■ **What the exercise asks**
Give the lines below as a numbered list, skipping any blank ones and leaving the pictures out.

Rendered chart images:
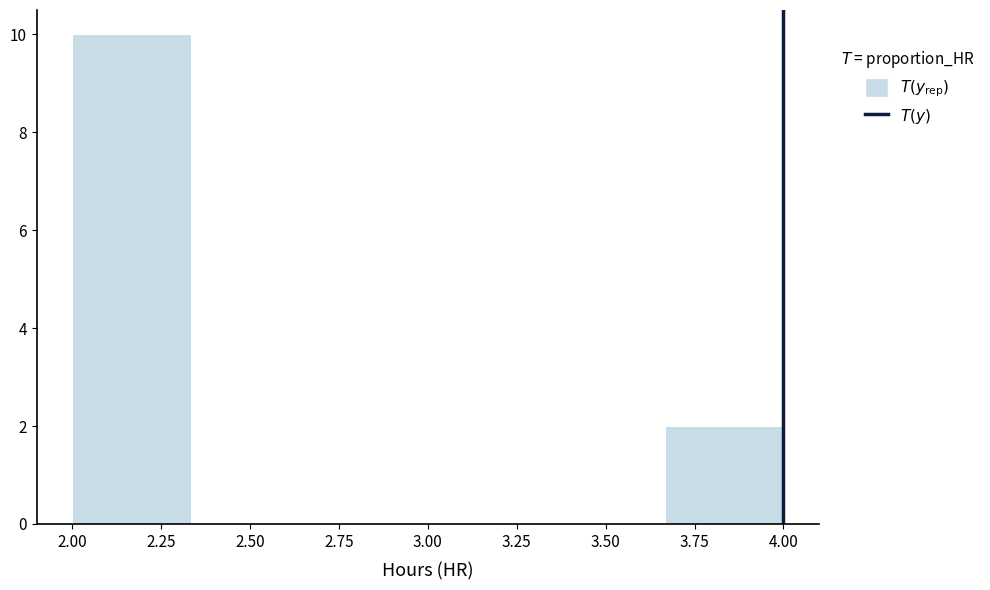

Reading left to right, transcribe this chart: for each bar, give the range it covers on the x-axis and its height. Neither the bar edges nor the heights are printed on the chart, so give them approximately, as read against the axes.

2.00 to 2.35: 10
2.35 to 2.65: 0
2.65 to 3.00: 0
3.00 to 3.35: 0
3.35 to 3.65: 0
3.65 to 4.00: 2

■ **Solution**
1. Reading left to right, transcribe this chart: for each bar, give the range it covers on the x-axis and its height. Neither the bar edges nor the heights are printed on the chart, so give them approximately, as read against the axes.
2. 2.00 to 2.35: 10
3. 2.35 to 2.65: 0
4. 2.65 to 3.00: 0
5. 3.00 to 3.35: 0
6. 3.35 to 3.65: 0
7. 3.65 to 4.00: 2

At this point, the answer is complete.